I mention this because there are a couple of interesting things happening on this front in the AL West right now. First, you have the Rangers catchers' caught-stealing ratio leading the AL (36 percent), the Mariners (31 percent) and the Athletics (29 percent) hovering around league average, and the Angels (22 percent) almost dead last. Combine the Angels' deficits relative to the Rangers on both sides of the baserunning equation, and you have a slight problem. Caught somewhere near the middle of all of that is Mike Napoli, who has authored an insane .295/.395/.603, 18-homer campaign in just 263 plate appearances this season, and now ranks third in the league in caught-stealing percentage (8-for-19, or 42 percent) among all backstops with at least 300 innings logged behind the plate this year.

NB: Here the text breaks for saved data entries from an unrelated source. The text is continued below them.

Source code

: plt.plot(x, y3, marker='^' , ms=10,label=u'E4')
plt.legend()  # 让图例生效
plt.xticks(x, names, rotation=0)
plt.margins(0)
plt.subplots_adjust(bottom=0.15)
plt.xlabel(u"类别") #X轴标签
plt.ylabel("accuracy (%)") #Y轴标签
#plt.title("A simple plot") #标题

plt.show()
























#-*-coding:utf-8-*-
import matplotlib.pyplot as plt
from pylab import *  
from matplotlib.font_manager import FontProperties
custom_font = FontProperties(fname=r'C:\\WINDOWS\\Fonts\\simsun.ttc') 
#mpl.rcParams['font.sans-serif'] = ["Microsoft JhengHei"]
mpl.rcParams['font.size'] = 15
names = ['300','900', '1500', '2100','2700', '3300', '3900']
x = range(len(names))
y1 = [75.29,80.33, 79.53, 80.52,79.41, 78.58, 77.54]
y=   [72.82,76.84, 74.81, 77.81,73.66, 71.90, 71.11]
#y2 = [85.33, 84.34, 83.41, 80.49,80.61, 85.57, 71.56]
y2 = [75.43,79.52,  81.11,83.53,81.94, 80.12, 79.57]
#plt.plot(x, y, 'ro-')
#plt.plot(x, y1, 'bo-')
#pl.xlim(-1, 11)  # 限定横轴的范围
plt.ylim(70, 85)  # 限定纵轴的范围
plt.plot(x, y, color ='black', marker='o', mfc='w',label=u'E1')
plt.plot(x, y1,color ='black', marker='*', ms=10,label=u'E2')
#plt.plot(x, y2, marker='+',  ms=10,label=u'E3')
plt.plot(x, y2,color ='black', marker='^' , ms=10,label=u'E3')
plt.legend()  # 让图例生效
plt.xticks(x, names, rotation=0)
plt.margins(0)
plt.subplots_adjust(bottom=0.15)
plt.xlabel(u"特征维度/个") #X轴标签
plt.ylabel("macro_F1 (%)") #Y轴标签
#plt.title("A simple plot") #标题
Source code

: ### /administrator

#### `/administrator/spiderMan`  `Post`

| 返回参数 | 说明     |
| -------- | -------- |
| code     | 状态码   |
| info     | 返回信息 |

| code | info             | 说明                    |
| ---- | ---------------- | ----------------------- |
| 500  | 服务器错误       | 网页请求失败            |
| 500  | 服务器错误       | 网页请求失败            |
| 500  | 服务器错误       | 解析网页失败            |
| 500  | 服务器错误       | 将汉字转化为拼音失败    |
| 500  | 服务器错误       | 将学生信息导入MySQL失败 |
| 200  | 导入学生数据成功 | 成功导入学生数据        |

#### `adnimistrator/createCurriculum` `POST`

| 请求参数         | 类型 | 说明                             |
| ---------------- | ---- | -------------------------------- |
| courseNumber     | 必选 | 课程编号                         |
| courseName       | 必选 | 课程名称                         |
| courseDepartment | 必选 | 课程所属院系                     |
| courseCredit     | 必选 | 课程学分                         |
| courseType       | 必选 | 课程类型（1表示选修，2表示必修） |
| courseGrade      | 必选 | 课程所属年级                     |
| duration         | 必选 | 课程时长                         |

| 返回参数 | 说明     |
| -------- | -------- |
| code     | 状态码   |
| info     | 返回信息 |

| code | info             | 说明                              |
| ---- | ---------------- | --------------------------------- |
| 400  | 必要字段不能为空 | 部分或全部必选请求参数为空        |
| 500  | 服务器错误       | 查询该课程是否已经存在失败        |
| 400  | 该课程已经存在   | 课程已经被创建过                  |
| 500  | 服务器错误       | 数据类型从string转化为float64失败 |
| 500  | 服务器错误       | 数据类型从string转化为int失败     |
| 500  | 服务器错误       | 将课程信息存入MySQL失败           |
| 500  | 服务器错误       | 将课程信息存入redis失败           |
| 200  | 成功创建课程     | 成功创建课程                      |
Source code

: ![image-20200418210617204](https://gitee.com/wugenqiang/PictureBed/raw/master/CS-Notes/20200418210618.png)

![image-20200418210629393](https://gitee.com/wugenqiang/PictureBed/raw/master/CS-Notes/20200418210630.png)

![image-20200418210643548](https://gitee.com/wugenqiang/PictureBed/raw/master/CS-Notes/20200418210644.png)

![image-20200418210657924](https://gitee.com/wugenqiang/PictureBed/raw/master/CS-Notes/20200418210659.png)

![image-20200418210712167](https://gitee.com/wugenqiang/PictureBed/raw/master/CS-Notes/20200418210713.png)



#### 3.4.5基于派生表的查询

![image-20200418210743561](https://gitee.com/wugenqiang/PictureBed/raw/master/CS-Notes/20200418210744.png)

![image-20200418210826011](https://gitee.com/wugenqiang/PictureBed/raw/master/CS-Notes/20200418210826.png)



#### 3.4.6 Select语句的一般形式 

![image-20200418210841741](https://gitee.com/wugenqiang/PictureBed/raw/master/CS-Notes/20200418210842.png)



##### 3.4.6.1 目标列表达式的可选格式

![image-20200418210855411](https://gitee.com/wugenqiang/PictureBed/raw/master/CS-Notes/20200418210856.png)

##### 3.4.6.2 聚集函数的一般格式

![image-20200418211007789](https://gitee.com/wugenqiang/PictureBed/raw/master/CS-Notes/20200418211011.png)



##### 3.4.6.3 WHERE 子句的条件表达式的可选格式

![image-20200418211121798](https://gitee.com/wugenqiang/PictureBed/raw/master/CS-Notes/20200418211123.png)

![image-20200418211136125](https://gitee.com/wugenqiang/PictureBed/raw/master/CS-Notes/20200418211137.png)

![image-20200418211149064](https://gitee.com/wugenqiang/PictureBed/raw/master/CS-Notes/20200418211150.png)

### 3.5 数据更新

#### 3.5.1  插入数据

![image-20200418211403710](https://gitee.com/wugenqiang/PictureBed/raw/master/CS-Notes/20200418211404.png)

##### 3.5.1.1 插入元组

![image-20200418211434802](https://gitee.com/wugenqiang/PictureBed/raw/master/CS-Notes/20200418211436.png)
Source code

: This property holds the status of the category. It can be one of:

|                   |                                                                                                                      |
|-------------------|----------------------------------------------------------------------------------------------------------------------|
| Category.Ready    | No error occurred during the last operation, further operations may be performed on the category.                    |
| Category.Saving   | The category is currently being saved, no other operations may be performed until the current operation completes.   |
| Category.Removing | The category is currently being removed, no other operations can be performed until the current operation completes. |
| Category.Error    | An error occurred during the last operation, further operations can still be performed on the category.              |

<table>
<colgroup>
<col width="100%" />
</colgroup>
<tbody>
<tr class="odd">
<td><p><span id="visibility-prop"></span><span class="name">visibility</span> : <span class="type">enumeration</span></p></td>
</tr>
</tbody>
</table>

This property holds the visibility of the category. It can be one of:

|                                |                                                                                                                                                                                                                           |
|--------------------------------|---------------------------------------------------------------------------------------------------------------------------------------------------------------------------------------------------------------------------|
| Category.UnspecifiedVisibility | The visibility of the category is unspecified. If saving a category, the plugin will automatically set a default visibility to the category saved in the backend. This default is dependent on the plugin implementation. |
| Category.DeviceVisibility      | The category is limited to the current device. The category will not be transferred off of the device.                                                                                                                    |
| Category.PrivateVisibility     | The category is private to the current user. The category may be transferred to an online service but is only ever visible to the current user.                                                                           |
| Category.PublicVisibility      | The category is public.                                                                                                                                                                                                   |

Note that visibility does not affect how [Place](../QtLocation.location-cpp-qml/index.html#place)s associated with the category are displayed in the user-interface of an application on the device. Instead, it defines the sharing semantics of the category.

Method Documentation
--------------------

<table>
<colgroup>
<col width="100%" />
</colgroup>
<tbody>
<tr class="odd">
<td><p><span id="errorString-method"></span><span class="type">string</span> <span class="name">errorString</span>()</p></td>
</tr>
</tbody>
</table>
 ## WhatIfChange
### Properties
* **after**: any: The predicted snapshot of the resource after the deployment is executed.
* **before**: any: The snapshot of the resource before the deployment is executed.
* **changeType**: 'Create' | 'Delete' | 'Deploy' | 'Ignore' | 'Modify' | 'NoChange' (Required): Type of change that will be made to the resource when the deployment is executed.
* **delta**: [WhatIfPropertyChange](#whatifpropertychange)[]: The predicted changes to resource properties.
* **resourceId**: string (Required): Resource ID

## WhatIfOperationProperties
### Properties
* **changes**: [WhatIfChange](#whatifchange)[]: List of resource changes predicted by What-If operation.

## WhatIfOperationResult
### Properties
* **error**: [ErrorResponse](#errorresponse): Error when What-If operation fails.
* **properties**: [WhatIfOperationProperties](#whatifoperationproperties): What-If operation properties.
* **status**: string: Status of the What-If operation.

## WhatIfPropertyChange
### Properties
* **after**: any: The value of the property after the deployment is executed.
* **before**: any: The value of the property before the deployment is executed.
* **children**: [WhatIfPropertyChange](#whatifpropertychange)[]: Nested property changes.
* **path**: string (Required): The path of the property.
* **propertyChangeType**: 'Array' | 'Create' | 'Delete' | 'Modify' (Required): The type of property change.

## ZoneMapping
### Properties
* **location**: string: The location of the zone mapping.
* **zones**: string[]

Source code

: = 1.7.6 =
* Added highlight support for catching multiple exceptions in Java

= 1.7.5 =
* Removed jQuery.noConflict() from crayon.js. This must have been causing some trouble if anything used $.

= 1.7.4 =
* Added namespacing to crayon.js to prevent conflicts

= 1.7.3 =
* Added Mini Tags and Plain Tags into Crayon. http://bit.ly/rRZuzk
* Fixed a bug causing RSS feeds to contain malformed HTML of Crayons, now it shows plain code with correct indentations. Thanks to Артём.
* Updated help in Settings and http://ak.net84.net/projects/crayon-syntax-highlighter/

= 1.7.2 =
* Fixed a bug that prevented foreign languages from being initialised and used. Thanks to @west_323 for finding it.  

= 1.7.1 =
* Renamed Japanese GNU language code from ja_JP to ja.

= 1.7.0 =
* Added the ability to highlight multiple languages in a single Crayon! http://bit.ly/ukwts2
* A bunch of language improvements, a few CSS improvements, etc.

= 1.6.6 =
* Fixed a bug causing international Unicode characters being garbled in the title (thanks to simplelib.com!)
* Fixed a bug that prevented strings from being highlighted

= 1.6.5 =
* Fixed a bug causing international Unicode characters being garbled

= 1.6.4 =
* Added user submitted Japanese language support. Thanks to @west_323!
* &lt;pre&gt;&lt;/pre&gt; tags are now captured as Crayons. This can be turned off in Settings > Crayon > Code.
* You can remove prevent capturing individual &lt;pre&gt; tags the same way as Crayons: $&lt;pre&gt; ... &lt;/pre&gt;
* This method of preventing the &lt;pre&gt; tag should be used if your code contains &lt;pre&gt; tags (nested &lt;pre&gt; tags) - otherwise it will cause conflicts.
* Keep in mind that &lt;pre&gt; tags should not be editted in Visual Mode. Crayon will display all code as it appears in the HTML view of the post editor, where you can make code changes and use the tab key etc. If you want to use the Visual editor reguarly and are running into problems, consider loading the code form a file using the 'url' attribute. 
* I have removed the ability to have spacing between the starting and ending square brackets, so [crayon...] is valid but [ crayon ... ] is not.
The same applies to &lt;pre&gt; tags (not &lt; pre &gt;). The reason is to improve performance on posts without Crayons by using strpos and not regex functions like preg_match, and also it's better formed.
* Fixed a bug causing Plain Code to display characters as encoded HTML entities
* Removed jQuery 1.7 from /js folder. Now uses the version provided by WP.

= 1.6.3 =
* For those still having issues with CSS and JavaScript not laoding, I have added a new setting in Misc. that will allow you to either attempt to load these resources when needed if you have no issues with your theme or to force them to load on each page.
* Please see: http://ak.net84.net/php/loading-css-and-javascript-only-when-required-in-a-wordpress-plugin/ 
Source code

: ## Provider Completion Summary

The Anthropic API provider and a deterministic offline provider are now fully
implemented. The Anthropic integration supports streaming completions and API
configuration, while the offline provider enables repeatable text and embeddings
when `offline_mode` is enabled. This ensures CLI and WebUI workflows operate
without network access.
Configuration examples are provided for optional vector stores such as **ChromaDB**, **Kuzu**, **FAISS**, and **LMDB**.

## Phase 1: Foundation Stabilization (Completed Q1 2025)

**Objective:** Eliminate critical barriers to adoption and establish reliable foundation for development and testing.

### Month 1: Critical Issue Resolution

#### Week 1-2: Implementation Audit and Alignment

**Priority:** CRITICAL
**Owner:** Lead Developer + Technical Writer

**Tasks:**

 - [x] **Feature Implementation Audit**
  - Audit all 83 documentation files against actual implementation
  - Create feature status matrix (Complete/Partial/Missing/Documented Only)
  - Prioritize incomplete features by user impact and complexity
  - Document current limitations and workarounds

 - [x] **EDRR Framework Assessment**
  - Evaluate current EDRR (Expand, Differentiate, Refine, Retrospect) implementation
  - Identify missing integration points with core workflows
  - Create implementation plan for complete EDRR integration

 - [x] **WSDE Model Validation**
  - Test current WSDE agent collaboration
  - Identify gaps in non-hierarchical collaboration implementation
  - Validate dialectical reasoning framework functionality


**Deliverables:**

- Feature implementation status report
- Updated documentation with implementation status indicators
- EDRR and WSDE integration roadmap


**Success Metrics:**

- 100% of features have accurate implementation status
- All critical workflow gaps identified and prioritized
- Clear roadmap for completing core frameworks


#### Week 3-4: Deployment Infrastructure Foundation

Upon Napoli's arrival to the Rangers from the Blue Jays (who had acquired him as part of their haul from the Vernon Wells contract dump), the talk was that he wasn't good at throwing would-be basestealers out during his stint with the Angels (confirmed as true), that he wasn't a good game-caller, and that neither the Angels' pitchers nor Mike Scioscia were especially great fans of his work. I can't speak to the ratio of actual truth to hearsay there, but Napoli did recently shed some light on his perception of life in Anaheim: "I always felt like I was looking over my shoulder to see if I was doing things right. I had ‘bad hands.' I was so worried about my setup and the mechanics all the time. I learned a lot. I learned a lot of what I do there, but playing there just wasn't much fun.''

 It's entirely possible that Napoli was a poor defensive catcher from an objective standpoint during his time with Anaheim, and that he has taken a meaningful step forward this season. It's also possible that the perception of Napoli's defense in Anaheim was harsher than it should have been, and, based on Napoli's comments, it certainly seems more than possible that the nature of his work environment was deleterious to the quality of his defense during his time with the Angels. Whatever the case, it can be said that the Mariners and Athletics are faring just fine where the baserunning game is concerned, that the Rangers are excelling, and that the Angels have some issues that could prove problematic in their attempts to rally back into the AL West's pole position.